El asesino confeso se entregó después de matarlo, aunque no ha explicado los motivos que le llevaron a hacerlo
Jesús Mora, degollado por su amigo íntimo, regentaba la ferretería La Plaza en Miguelturra | Google Maps

 

Sale a la luz la relación que unía el hombre que fue degollado en Herencia, Ciudad Real, y su asesino, aunque se mantiene el secreto de sumario. El pasado viernes 8 de febrero el presunto culpable se entregó en la comisaría de la Policía Nacional de Alcázar de San Juan después de degollar a la víctima.

Ahora han salido más detalles de este trágico suceso, compartidos por ‘El Español’. El fallecido es Jesús Mora de 59 años y vecino del municipio de Miguelturra, trabajaba en la ferretería de su familia y fue asesinado por un amigo íntimo.

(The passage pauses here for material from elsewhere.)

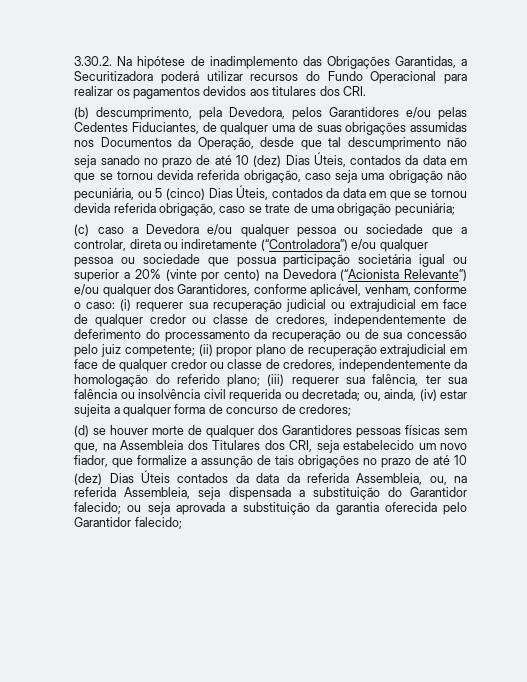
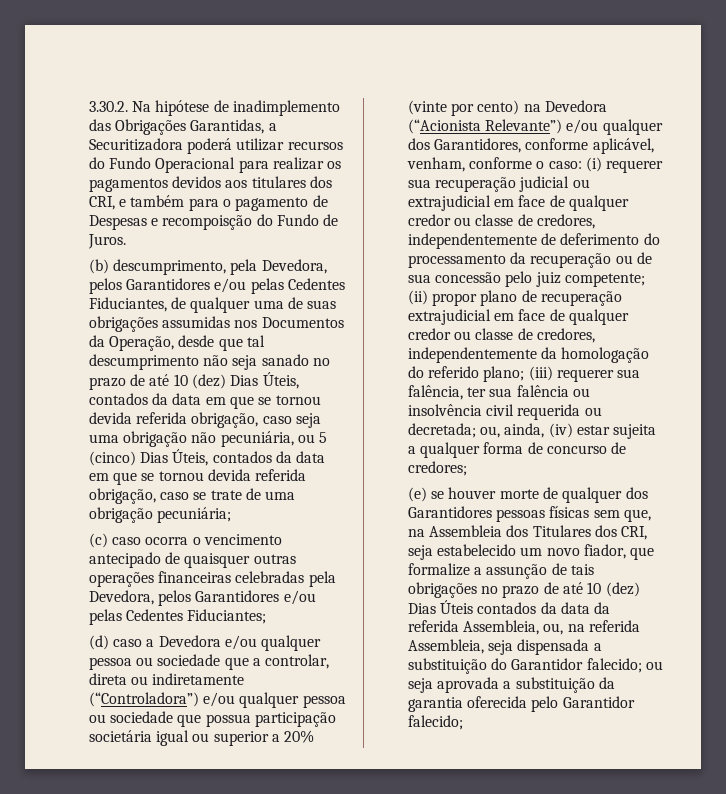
[342,86,366,96] CRI. -> [88,195,328,211] [88,214,339,230] [87,234,126,249] CRI, e também para o pagamento de Despesas e recompoisção do Fundo de Juros.
(124, 230) none -> [145,534,283,545] [88,552,296,568] [88,571,336,587] [88,590,316,606] [88,609,267,625] [88,635,143,650] ocorra o vencimento antecipado de quaisquer outras operações financeiras celebradas pela Devedora, pelos Garantidores e/ou pelas Cedentes Fiduciantes; // (d) caso
[74,425,90,437] (d) -> [407,487,427,502] (e)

Jesús, asesinado por un amigo

Los hechos tuvieron lugar el pasado jueves, el culpable, de 25 años y de nacionalidad rumana, asesinó a su amigo en un paraje rural localizado en la carretera que une los municipios de Alcázar de San Juan y Herencia. Concretamente en un olivar, casi al pie de los molinos, entre las 18.30 y las 19.00 horas según confesó.

El asesino confeso se entregó en la comisaría de la Policía Nacional de Alcázar de San Juan | Policía Nacional

 

Además, también explicó que iba conduciendo por la carretera CM-420 camino de Quintanar de la Orden cuando el hombre quedó semiconsciente. Entonces paró y con una herramienta le dio un golpe en la yugular para después esconder el cadáver y marcharse. Al parecer llamó a su hermana, que está en Rumanía, y a su hermano, que vive en Villarrubia y fue quien alertó primero a la policía, para contar lo que había hecho. Incluso pensó en suicidarse, pero finalmente se entregó.

Crimen pasional o económico

La investigación baraja dos hipótesis. Una es que lo asesinó por una discusión sentimental, pues es conocido que el fallecido era homosexual, aunque no eran novios, sí se les veía juntos a menudo por el pueblo. La segunda es que hubiera sido por cuestiones de dinero, ya que Jesús solía ayudar a rumanos según cuentan los vecinos: «Venían al pueblo, les dejaba una casa y les daba trabajo».

A los vecinos les cuesta asimilar lo que ha pasado, explican que Jesús «era muy bueno, le gustaba ayudar. No tenía maldad. Era muy buena persona. No me extraña que se hayan aprovechado de él» y que, el día del suceso, al ver que la ferretería estaba cerrada «estaba claro que había pasado algo».